This notion, first offered by Adam, has been picked up, and expanded by Kevin Robillard, across the net:


Gray's coalition is mostly black, the Tea Party members are mostly white. The Tea Party is supporting right-wing candidates, while Gray is running to the left of Fenty. Still, Serwer's statement is more accurate than you might think. 

What links the two groups are the forces that are animating them, and generating the anger at the establishment (Adrian Fenty for the Gray campaign, Barack Obama for the Tea Parties). This leads to similar anxieties and rhetoric. Both are trying to preserve an economic and cultural position they feel is slipping from their grasp.
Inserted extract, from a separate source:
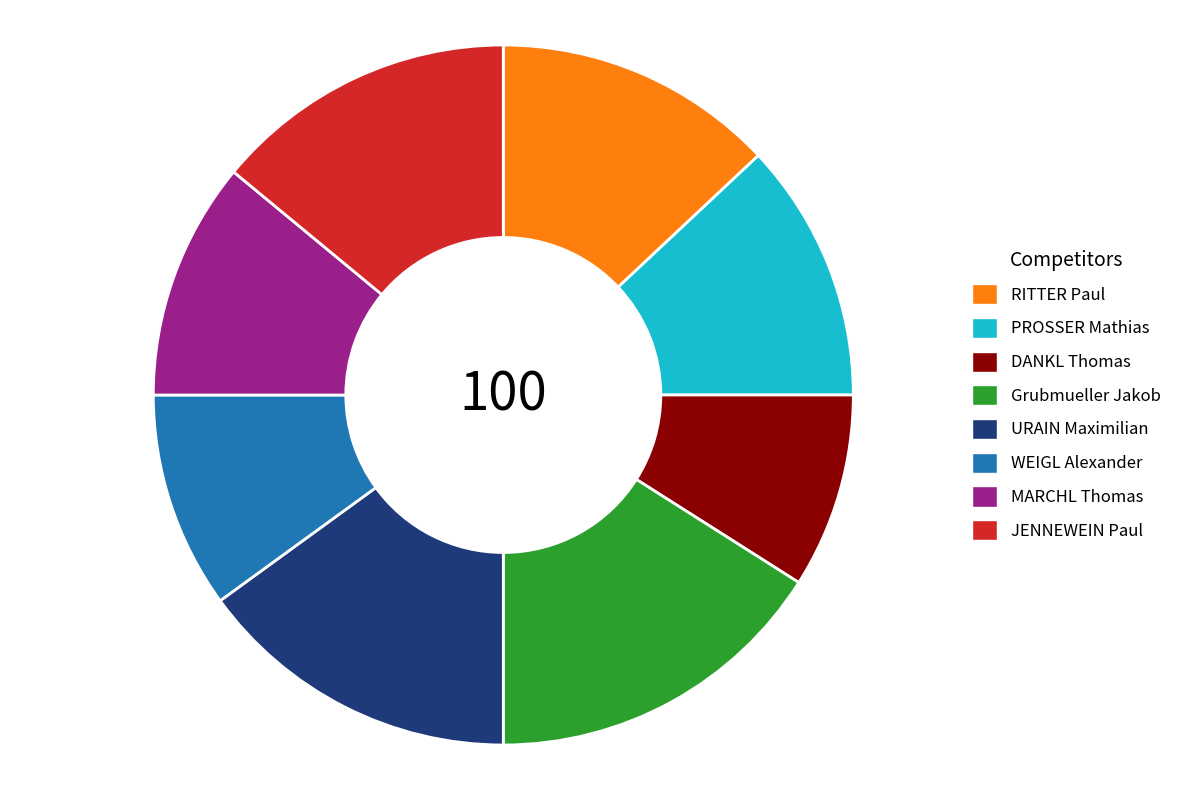

Does URAIN Maximilian account for over 50% of the chart?

No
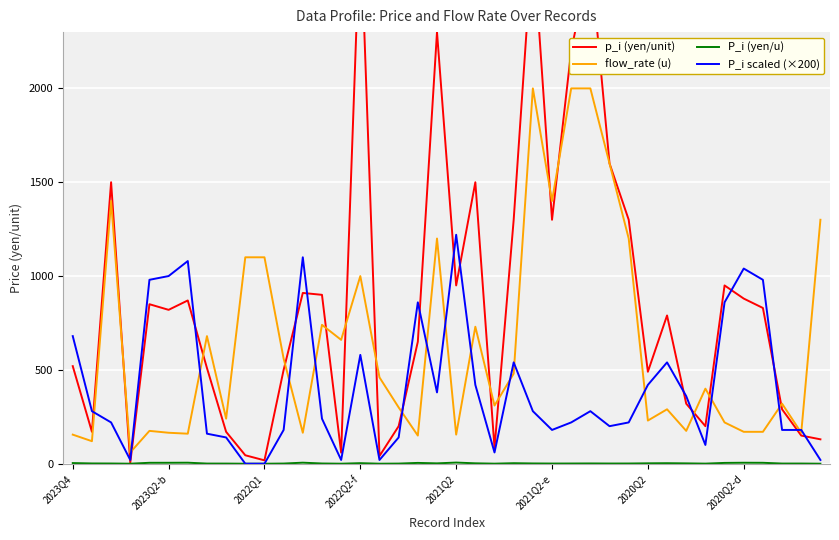

Does the chart display data point markers on the line(s)?

No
Essentially, they are each other in reverse.

I'm not sure, but it's possible that Robillard is mangling Adam's comparison, which was delivered over Twitter. I say that because the more plausible Tea Party comparison isn't between Adrian Fenty and that other light-skin black guy in the White House, but between Adrian Fenty and former Utah Senator Bob Bennett. Like Fenty, Bennett was dumped by angry members of his own party heeding the call of populism. 

The Fenty-Obama comparison doesn't strike me as particularly strong. It's worth remembering that four years ago Fenty scored the greatest mayoral win in the history of Washington D.C., "prevailing" according to The Times, "in every electoral precinct in the city." Moreover, Fenty wasn't the District's first experiment with a technocratic reform oriented mayor. His predecessor, the oft-bow-tied Anthony Williams, served two terms, as the anti-Marion Barry. The people who voted Fenty out, or simply stayed home, were also many of the same people who voted for eight years of reform, and then overwhelmingly for four more years.

Meanwhile, the Tea Party, a rebranding of the Republican hard right, never backed Obama or his agenda. Fenty entered into office with greatest mandate in the history of local D.C. The Tea Parties were organizing against Obama within days of his election. In other words, Fenty was ultimately undone by his own disaffected supporters. The Tea Party is a lot of things. They are not disaffected Obama supporters.

As an aside, it's worth checking out this thoroughly reported piece by Nikita Stewart and Paul Schwartzman in today's The Washington Post. There will be a lot of moist (to steal a Hitchenism) opining about race and Adrian Fenty over the next few days. But the Post's piece, while correctly pointing out race, highlights less romantic factors--like raising four million dollars in campaign funds, but refusing to hire pollsters.